The National Treasury Employees Union became the second federal employees' union to file a lawsuit against the Trump administration over the shutdown.
The complaint asked that the named plaintiffs, Customs and Border Protection officers Eleazar Avalos and James Davis, and other similarly classified individuals be paid owed wages.
The government stalemate began Dec. 22. Since then, many federal agencies have temporarily closed, and workers' compensation has been indefinitely delayed because of a lapse in appropriated funds.
Even so, employees deemed “essential” or “excepted” have been expected to come to work. “Essential” government employees are those — like Avalos and Davis — who are “performing emergency work involving the safety of human life or the protection of property.”
Days after the shutdown began, the largest federal employee union, the American Federation of Government Employees, filed a lawsuit against the Trump administration, alleging that hundreds of thousands of federal employees are illegally being forced to work without pay.
In that lawsuit, the two named plaintiffs, Justin Tarovisky and Grayson Sharp, are corrections officers with the federal Bureau of Prisons.
The NTEU lawsuit named Customs and Border Protection officer Albert Vieira as the plaintiff, though the union refiled a new complaint Wednesday naming Avalos and Davis as plaintiffs.
Tony Reardon, president of the National Treasury Employees Union, which represents 150,000 members at 33 federal agencies and departments, previously called the shutdown “a travesty.”
“Federal employees should not have to pay the personal price for all of this dysfunction,” Reardon said.
Greg O’Duden, general counsel for the National Treasury Employees Union, told The Washington Post on Wednesday that it seems inevitable now that tens of thousands of employees will not receive their paychecks.
“I think there will be more people added as we move along, when they realize they’re being shortchanged and damaged in a serious way,” he said.
During a 16-day shutdown in 2013, a Washington-based law firm sued the government over the funding for President Barack Obama’s health-care law.
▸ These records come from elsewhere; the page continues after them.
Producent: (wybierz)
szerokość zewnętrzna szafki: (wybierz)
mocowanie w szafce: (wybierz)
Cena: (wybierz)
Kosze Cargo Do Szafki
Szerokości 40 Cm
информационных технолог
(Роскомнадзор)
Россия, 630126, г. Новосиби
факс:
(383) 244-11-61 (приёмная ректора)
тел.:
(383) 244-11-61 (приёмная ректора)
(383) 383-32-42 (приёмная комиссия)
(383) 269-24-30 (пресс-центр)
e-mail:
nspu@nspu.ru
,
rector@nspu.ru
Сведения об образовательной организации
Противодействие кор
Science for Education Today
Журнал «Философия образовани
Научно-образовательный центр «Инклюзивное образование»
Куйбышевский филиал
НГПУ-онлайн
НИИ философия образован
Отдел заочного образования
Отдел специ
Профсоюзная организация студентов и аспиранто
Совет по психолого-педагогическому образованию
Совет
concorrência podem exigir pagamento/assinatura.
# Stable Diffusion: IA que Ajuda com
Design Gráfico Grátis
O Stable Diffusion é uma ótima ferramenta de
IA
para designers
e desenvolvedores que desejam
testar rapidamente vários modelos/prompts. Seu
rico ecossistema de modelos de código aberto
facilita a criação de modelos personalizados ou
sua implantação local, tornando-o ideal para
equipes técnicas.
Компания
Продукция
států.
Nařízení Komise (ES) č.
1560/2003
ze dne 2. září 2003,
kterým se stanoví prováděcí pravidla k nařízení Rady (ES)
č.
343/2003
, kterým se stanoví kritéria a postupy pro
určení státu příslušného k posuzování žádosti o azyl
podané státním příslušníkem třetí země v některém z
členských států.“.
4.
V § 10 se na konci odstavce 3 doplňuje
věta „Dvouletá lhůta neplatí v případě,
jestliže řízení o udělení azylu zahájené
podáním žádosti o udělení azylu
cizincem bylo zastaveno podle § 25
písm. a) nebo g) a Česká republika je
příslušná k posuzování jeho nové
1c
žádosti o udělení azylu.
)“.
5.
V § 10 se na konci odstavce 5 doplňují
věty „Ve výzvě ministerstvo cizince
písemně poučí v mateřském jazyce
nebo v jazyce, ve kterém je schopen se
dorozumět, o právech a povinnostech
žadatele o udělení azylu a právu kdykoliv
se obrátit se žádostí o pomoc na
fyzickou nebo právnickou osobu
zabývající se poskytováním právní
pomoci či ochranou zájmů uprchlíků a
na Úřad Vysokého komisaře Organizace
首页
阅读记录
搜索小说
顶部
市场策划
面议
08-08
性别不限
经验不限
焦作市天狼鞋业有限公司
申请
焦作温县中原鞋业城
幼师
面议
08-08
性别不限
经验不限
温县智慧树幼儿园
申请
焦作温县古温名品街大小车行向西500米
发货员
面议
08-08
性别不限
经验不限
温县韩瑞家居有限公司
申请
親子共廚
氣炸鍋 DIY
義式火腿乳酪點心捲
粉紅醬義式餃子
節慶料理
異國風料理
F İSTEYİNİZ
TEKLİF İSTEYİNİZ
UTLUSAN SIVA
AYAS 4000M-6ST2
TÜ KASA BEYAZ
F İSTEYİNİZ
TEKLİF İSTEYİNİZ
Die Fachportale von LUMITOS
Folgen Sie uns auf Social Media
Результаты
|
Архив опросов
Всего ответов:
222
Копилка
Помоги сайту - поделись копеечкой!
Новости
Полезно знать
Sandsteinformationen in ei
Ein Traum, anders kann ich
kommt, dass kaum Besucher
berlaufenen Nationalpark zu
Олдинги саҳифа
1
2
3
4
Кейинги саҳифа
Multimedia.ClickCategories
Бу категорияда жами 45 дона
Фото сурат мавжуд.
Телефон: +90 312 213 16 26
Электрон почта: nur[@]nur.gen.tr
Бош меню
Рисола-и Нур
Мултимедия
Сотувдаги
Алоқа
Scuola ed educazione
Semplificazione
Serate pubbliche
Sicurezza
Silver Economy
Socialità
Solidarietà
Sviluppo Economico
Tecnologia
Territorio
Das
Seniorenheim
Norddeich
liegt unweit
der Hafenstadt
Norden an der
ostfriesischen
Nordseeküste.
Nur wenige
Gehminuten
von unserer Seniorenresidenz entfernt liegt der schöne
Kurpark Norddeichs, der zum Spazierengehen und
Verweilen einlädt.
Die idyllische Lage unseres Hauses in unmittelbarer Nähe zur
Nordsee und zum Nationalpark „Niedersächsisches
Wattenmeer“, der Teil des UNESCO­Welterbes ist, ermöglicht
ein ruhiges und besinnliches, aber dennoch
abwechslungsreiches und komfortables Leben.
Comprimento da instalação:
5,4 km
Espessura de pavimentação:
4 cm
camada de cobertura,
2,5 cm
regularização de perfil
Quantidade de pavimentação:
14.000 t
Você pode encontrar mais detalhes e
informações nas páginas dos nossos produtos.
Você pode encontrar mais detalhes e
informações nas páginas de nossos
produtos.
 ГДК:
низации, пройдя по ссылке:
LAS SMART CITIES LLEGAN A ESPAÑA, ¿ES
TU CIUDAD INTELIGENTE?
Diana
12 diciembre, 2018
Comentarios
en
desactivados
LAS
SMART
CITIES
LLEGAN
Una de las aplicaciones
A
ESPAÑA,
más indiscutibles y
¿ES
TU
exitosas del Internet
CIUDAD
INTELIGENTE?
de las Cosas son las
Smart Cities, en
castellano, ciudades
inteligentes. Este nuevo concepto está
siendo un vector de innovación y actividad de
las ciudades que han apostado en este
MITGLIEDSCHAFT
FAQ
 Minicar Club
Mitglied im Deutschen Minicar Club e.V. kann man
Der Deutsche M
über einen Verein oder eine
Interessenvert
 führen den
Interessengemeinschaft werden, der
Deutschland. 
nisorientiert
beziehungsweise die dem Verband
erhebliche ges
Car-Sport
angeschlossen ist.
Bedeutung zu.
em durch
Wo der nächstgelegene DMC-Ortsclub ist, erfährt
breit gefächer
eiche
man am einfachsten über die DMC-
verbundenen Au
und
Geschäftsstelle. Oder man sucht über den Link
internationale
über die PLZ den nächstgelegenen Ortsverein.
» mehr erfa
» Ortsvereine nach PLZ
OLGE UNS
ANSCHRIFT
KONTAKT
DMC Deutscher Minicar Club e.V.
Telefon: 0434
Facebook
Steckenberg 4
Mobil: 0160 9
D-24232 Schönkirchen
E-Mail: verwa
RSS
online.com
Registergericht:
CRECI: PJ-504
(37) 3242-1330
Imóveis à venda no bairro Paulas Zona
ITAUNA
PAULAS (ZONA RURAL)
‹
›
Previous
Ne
Attorneys argued that failure to pay federal workers on their regularly scheduled payday violated the Fair Labor Standards Act.
A court agreed, ruling that the FLSA requires on-time payment of any minimum or overtime wages earned by employees falling within its coverage. It ordered the government to pay double the amount owed them. About 25,000 employees are still waiting to receive those damages.
The lawsuit quotes President Trump’s acting chief of staff, Mick Mulvaney, who warned earlier this week that “payroll will not go out as originally planned” if the stalemate did not end by midnight Tuesday.
It did not.
Now, the impasse continues with no end in sight.
Trump addressed the nation Tuesday evening and blamed congressional Democrats for a “growing humanitarian and security crisis” at the southern border.
“Democrats in Congress have refused to acknowledge the crisis, and they have refused to provide our brave border agents with the tools they desperately need to protect our families and our nation,” he said in the televised nine-minute appeal.
Democrats, in their rebuttal, argued that border security should be discussed separately from the shutdown after the government is reopened.
As the partial shutdown entered its third week, Trump announced he was considering declaring a national emergency and circumventing Congress to begin construction of a U.S.-Mexico border wall.
White House press secretary Sarah Sanders added Wednesday that the president is still thinking of doing so.